▶ _What this task involves_: Reproduce each of the following entries verbatim, omitting the pictures.

▶ _The data_:
* * * * *

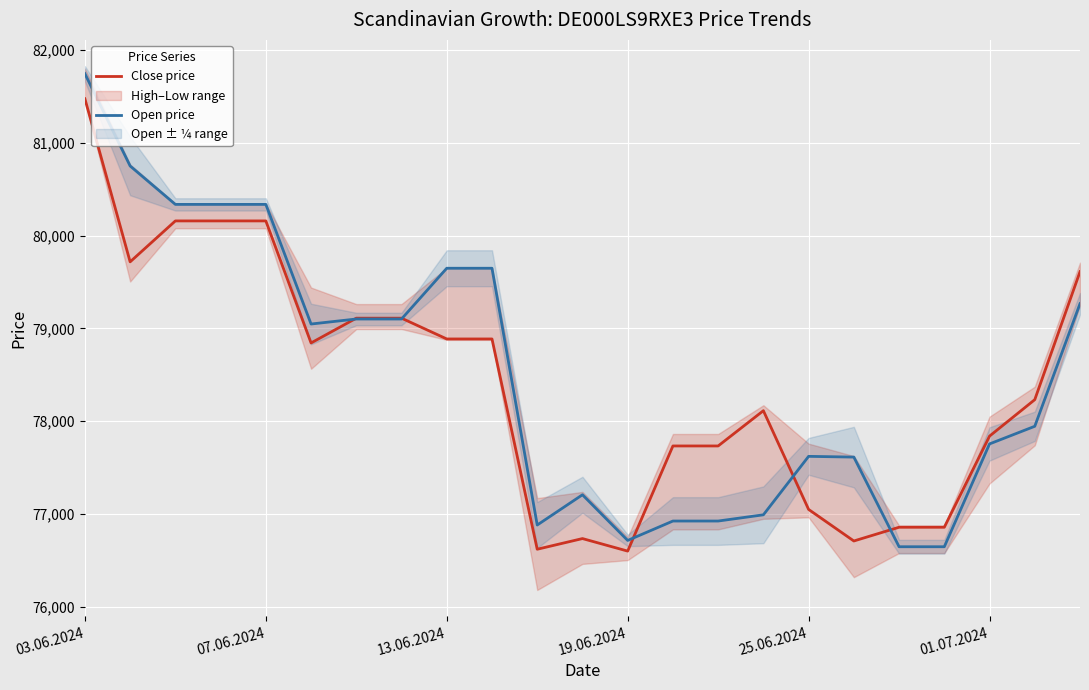

The Close price series shows 76600 at 19.06.2024. True or false?

True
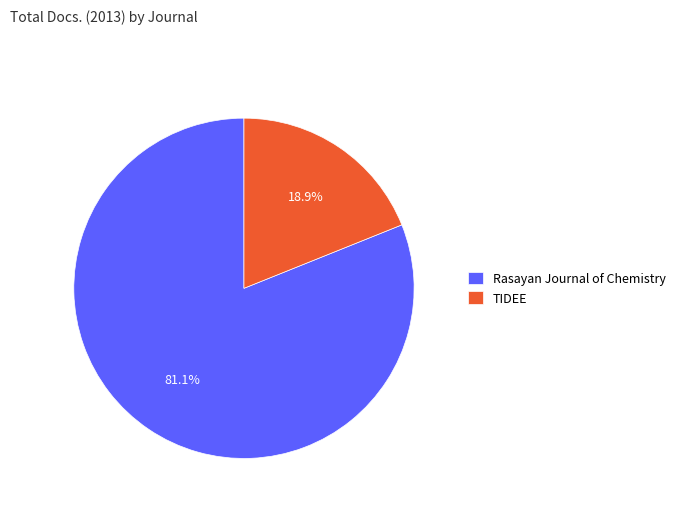

Which category has the smallest portion of the pie?

TIDEE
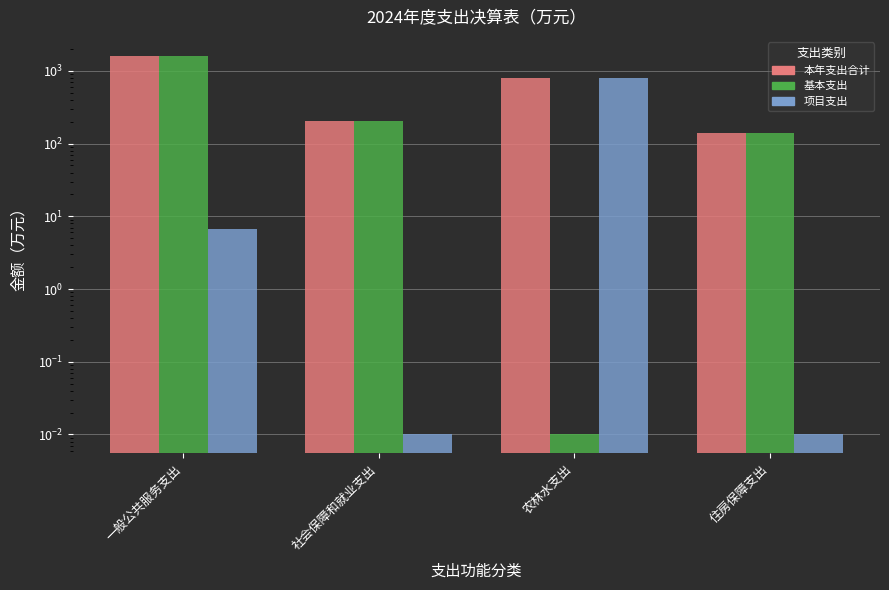

At which category is the sum across all series the highest?

一般公共服务支出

* * * * *

▶ _Expected output_:
The Close price series shows 76600 at 19.06.2024. True or false?

True

Which category has the smallest portion of the pie?

TIDEE

At which category is the sum across all series the highest?

一般公共服务支出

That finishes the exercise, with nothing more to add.